Hong Kong and Singapore, two rival fast-emerging Asian secrecy jurisdictions, have risen up our index, above all because of the rapid growth of their offshore industries. This expansion is principally due to economic growth in Asia, plus the displacement of some European and North American offshore activity eastwards, and the trend has happened in spite of welcome recent efforts by Singapore in particular to curb the full extent of its secrecy offerings. Both jurisdictions still have high secrecy scores, however.
The Cayman Islands, part of the British network, has improved its secrecy score measurably after making some welcome moves on financial transparency. Significantly, its market share has risen even as its secrecy score has improved. Even so, Cayman remains a highly secretive jurisdiction where you can go to prison not just for revealing confidential information, but merely for asking for it.
The United States, in sixth place on our index, remains a highly important secrecy jurisdiction, offering secrecy both at a Federal level and on the level of individual states. The U.S. has recently taken welcome action to protect itself against offshore secrecy, notably through its FATCA information-sharing project and its crackdown on Swiss bankers. But it has proven far less willing to reciprocate: reformers battling to curb the U.S.’ role as a secrecy jurisdiction have been facing immense resistance.

* [Body or hand keypoint data]:
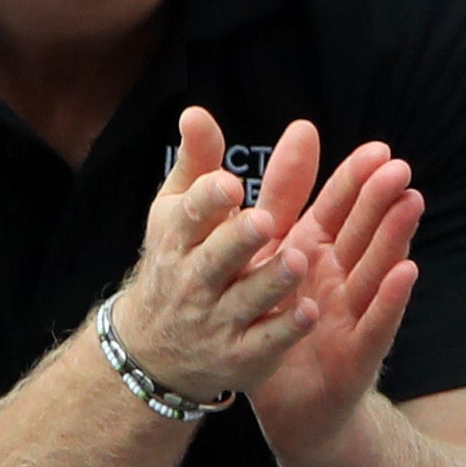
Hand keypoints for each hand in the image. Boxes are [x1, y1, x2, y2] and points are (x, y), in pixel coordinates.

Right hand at [107, 109, 317, 404]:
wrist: (156, 349)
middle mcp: (194, 280)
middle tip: (263, 221)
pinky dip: (285, 330)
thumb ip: (196, 164)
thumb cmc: (178, 261)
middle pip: (215, 260)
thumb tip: (196, 111)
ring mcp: (217, 320)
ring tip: (297, 261)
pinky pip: (264, 342)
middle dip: (237, 240)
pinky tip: (309, 312)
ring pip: (245, 301)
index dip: (207, 201)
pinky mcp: (241, 355)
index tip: (230, 183)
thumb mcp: (177, 213)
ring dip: (271, 282)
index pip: (188, 217)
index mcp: (178, 239)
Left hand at [245, 124, 423, 461]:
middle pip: (362, 235)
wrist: (287, 408)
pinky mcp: (358, 356)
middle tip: (398, 167)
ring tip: (411, 202)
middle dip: (379, 201)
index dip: (355, 182)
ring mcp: (353, 317)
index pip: (336, 212)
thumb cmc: (277, 326)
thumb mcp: (266, 262)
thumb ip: (275, 205)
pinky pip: (376, 323)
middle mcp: (340, 282)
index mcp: (313, 257)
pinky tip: (407, 271)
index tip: (377, 149)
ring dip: (394, 237)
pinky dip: (391, 298)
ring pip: (375, 271)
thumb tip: (279, 151)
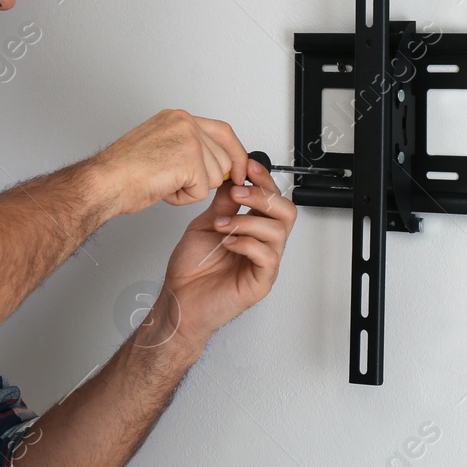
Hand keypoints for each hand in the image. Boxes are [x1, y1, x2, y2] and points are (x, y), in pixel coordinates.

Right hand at [92, 109, 248, 215]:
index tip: (240, 171)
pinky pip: (202, 191)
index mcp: (177, 118)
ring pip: (216, 176)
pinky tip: (163, 189)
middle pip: (224, 158)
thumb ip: (189, 149)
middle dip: (207, 179)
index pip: (223, 132)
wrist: (102, 182)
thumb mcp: (160, 147)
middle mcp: (185, 123)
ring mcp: (189, 139)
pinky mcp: (189, 160)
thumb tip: (218, 163)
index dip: (235, 154)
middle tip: (175, 181)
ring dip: (191, 189)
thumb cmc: (122, 172)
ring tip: (163, 182)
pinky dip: (183, 198)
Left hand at [154, 156, 296, 347]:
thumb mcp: (205, 224)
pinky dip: (247, 243)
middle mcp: (263, 244)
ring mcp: (265, 263)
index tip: (249, 165)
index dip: (264, 179)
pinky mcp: (261, 282)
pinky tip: (228, 243)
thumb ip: (223, 203)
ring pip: (278, 231)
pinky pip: (268, 256)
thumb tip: (234, 178)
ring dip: (248, 221)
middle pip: (286, 211)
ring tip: (223, 224)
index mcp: (254, 229)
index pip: (272, 198)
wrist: (179, 301)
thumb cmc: (192, 269)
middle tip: (239, 193)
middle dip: (263, 195)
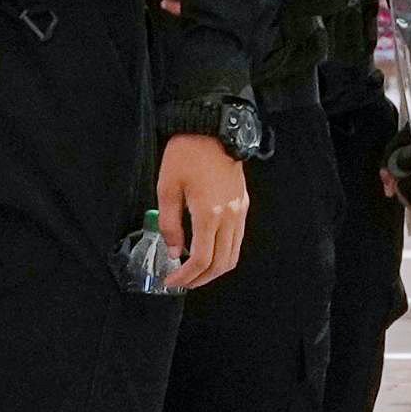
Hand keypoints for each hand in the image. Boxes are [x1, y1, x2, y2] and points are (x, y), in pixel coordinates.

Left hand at [155, 130, 249, 290]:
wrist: (212, 129)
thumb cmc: (187, 154)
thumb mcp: (167, 188)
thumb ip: (169, 224)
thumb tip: (173, 251)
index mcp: (209, 214)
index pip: (201, 259)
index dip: (186, 276)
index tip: (171, 281)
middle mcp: (229, 217)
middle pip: (221, 263)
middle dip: (201, 279)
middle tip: (182, 282)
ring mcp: (239, 212)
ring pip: (233, 255)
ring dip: (214, 269)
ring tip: (194, 271)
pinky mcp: (242, 205)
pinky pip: (237, 239)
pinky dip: (223, 253)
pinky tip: (207, 251)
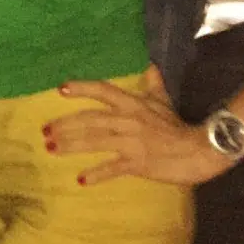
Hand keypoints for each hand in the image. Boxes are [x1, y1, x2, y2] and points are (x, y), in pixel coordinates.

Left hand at [44, 68, 228, 186]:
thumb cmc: (178, 126)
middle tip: (44, 130)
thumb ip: (153, 83)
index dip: (81, 89)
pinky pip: (112, 168)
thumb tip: (151, 63)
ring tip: (51, 148)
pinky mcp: (137, 163)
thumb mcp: (163, 100)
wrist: (199, 150)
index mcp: (132, 104)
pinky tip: (80, 180)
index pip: (102, 91)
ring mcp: (131, 142)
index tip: (60, 90)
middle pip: (90, 119)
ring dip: (70, 145)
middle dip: (65, 124)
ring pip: (94, 141)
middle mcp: (127, 120)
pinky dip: (95, 175)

* [Instructions for the task]: According to the passage on secrecy jurisdictions, why have Hong Kong and Singapore risen up the index, and what has driven that change? Answer in one to three sentences.

* [Expected output]: Hong Kong and Singapore have risen up the index above all because their offshore industries have grown rapidly. That expansion is principally due to economic growth in Asia, along with the displacement of some European and North American offshore activity eastwards.